• City Room: The two avenues for news
    November 19,2012

    When Seth Parry was shot on Brooklyn Street on Thursday afternoon, the word spread like wildfire.

    While Parry’s injuries were not life-threatening, the incident, which occurred shortly after 5:30 p.m., created a cascade of information.

    Within minutes of the 911 call, which was made by someone Parry was with at the time of the shooting, The Times Argus had a photographer and a reporter on the scene. They did their jobs by trying to gather information, observe and provide information for the waiting public. At the same time the news staff showed up, I posted the news on The Times Argus’ Facebook page.

    What happened next almost defies logic.

    As the photographer took photos of police interviewing people at the scene, and police searching the street with bright lights, and the reporter waited for confirmation of facts from the Barre Police Department, the post on Facebook started to tell a story.

    In minutes, the comments attached to the post had identified Parry, given away his address, his criminal record, personal information, and even speculation as to why he might have been shot.

    The people posting on Facebook started turning on one another, picking sides on whether Parry was a victim, a target, or may have even deserved to be attacked.

    Before 6 p.m., a half hour after a gunshot cut through the late afternoon rush-hour din, an entire cybercommunity was on alert, taking inventory, and perpetuating — in words — the attack that had just been performed on the street.

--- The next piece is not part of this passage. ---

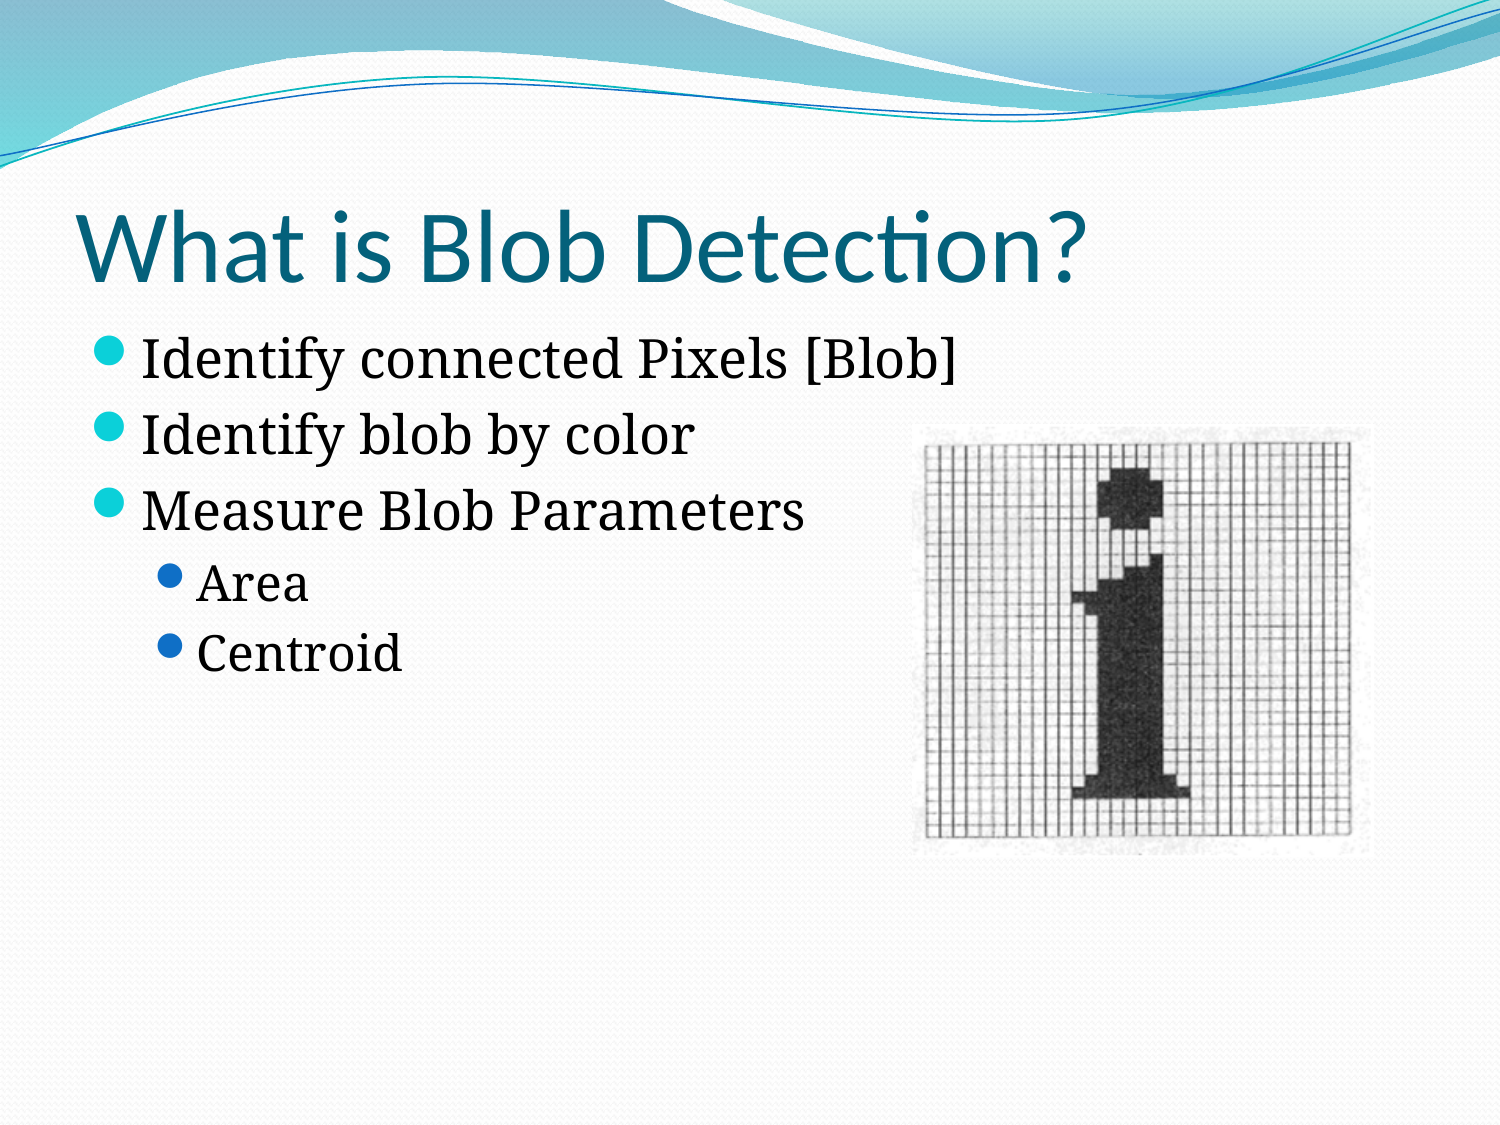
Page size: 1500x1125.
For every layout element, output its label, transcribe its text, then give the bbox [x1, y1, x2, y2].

    Meanwhile, the reporter and photographer were stuck in the dark and cold, being stonewalled by the police, who said the incident was under investigation. And while it did not appear that anyone in law enforcement was searching for the masked gunman who had fled after the scuffle and shooting, the online world was throwing caution to the wind, speculating, outing underworld secrets, floating rumors and, some might conclude, creating diversions to throw people tracking the public discussion off certain scents.

    Very quickly, the Facebook discussion took on a Wild West feel. With people clearly identified as the “posters,” the discussion went from “edge of the cyber-road” observing and gossiping to wholesale anarchy. Facts blurred with innuendo.

    For me, it reminded me of the Comments we allow on stories and articles behind our paywall. In the days before the paywall, anyone could make a comment, taking cover behind anonymity. The paywall allows us to track those mean-spirited, fight-picking commenters, and as a result, we see far fewer of them today. The paywall gave a name to a comment, and skimmed off the scum.

    Thursday’s online discourse had me wondering why we had attracted this particular crowd, and why this shooting was so meaningful to them.

    Our print version of the news provides vetted, processed, credible information. That Facebook post was raw information, unconfirmed and thrown into the ether for free. As fast as it was posted, it twisted and turned into something altogether different. Some people tried to keep the discussion fair and honest, but they were outnumbered.

    Social media, in some ways, has become nothing more than scanner traffic for certain followers. Ironically, those users are considered Friends on Facebook, and they can sit around and “like” threats and disparaging remarks.

    There was a huge demographic of readers who never saw the ugly strings of spite and vitriole about Barre, its reputation and some of its citizens.

    It was disheartening for me to watch this viral, real-time disfigurement of our community taking place. I was grateful for the work of my staffers and their professionalism. The incident reminded me that facts always are most important in any pursuit of the truth.

    Because with “friends” like these, you really don’t need enemies.

    Steven Pappas is editor of The Times Argus.